### Task directions
Wherever "Increased" appears in the records below, copy the line that holds it.

### Source data
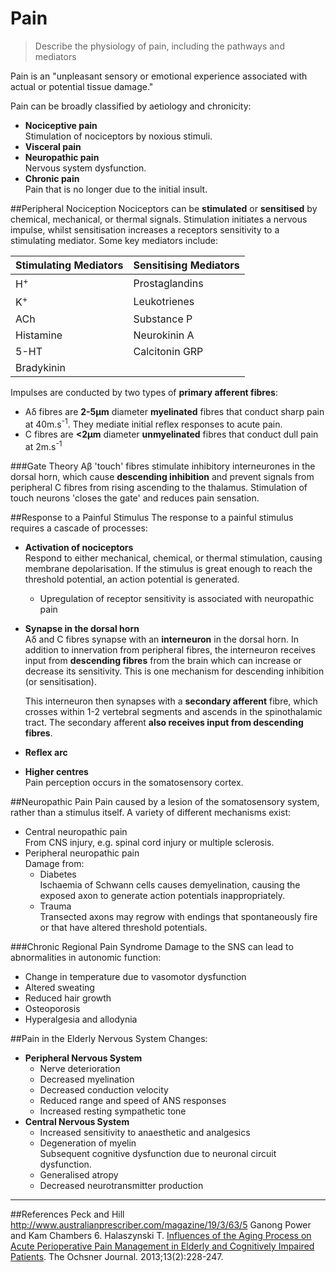 # Pain
> Describe the physiology of pain, including the pathways and mediators

Pain is an "unpleasant sensory or emotional experience associated with actual or potential tissue damage."

Pain can be broadly classified by aetiology and chronicity:
* **Nociceptive pain**  
  Stimulation of nociceptors by noxious stimuli.
* **Visceral pain**  
* **Neuropathic pain**  
  Nervous system dysfunction.
* **Chronic pain**  
  Pain that is no longer due to the initial insult.

##Peripheral Nociception
Nociceptors can be **stimulated** or **sensitised** by chemical, mechanical, or thermal signals. Stimulation initiates a nervous impulse, whilst sensitisation increases a receptors sensitivity to a stimulating mediator. Some key mediators include:

|Stimulating Mediators|Sensitising Mediators|
|--|--|
|H<sup>+</sup>|Prostaglandins
|K<sup>+</sup>|Leukotrienes
|ACh|Substance P
|Histamine|Neurokinin A
|5-HT|Calcitonin GRP
|Bradykinin|||

Impulses are conducted by two types of **primary afferent fibres**:
* Aδ fibres are **2-5μm** diameter **myelinated** fibres that conduct sharp pain at 40m.s<sup>-1</sup>. They mediate initial reflex responses to acute pain.
* C fibres are **<2μm** diameter **unmyelinated** fibres that conduct dull pain at 2m.s<sup>-1</sup>

###Gate Theory
Aβ 'touch' fibres stimulate inhibitory interneurones in the dorsal horn, which cause **descending inhibition** and prevent signals from peripheral C fibres from rising ascending to the thalamus. Stimulation of touch neurons 'closes the gate' and reduces pain sensation.


##Response to a Painful Stimulus
The response to a painful stimulus requires a cascade of processes:
* **Activation of nociceptors**  
  Respond to either mechanical, chemical, or thermal stimulation, causing membrane depolarisation. If the stimulus is great enough to reach the threshold potential, an action potential is generated.
    * Upregulation of receptor sensitivity is associated with neuropathic pain


* **Synapse in the dorsal horn**  
  Aδ and C fibres synapse with an **interneuron** in the dorsal horn. In addition to innervation from peripheral fibres, the interneuron receives input from **descending fibres** from the brain which can increase or decrease its sensitivity. This is one mechanism for descending inhibition (or sensitisation).

    This interneuron then synapses with a **secondary afferent** fibre, which crosses within 1-2 vertebral segments and ascends in the spinothalamic tract. The secondary afferent **also receives input from descending fibres**.
  
    
* **Reflex arc**  

* **Higher centres**  
    Pain perception occurs in the somatosensory cortex.

##Neuropathic Pain
Pain caused by a lesion of the somatosensory system, rather than a stimulus itself. A variety of different mechanisms exist:
* Central neuropathic pain  
From CNS injury, e.g. spinal cord injury or multiple sclerosis.
* Peripheral neuropathic pain  
Damage from:
    * Diabetes  
    Ischaemia of Schwann cells causes demyelination, causing the exposed axon to generate action potentials inappropriately.
    * Trauma  
    Transected axons may regrow with endings that spontaneously fire or that have altered threshold potentials.

###Chronic Regional Pain Syndrome
Damage to the SNS can lead to abnormalities in autonomic function:
* Change in temperature due to vasomotor dysfunction
* Altered sweating
* Reduced hair growth
* Osteoporosis
* Hyperalgesia and allodynia

##Pain in the Elderly
Nervous System Changes:
* **Peripheral Nervous System**  
  * Nerve deterioration
  * Decreased myelination
  * Decreased conduction velocity
  * Reduced range and speed of ANS responses
  * Increased resting sympathetic tone
* **Central Nervous System**  
  * Increased sensitivity to anaesthetic and analgesics
  * Degeneration of myelin  
  Subsequent cognitive dysfunction due to neuronal circuit dysfunction.
  * Generalised atropy
  * Decreased neurotransmitter production


---
##References
Peck and Hill
http://www.australianprescriber.com/magazine/19/3/63/5
Ganong
Power and Kam
Chambers
6. Halaszynski T. [Influences of the Aging Process on Acute Perioperative Pain Management in Elderly and Cognitively Impaired Patients](https://www.ncbi.nlm.nih.gov/pmc/articles/PMC3684333/). The Ochsner Journal. 2013;13(2):228-247.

### Task response
  * Increased resting sympathetic tone
  * Increased sensitivity to anaesthetic and analgesics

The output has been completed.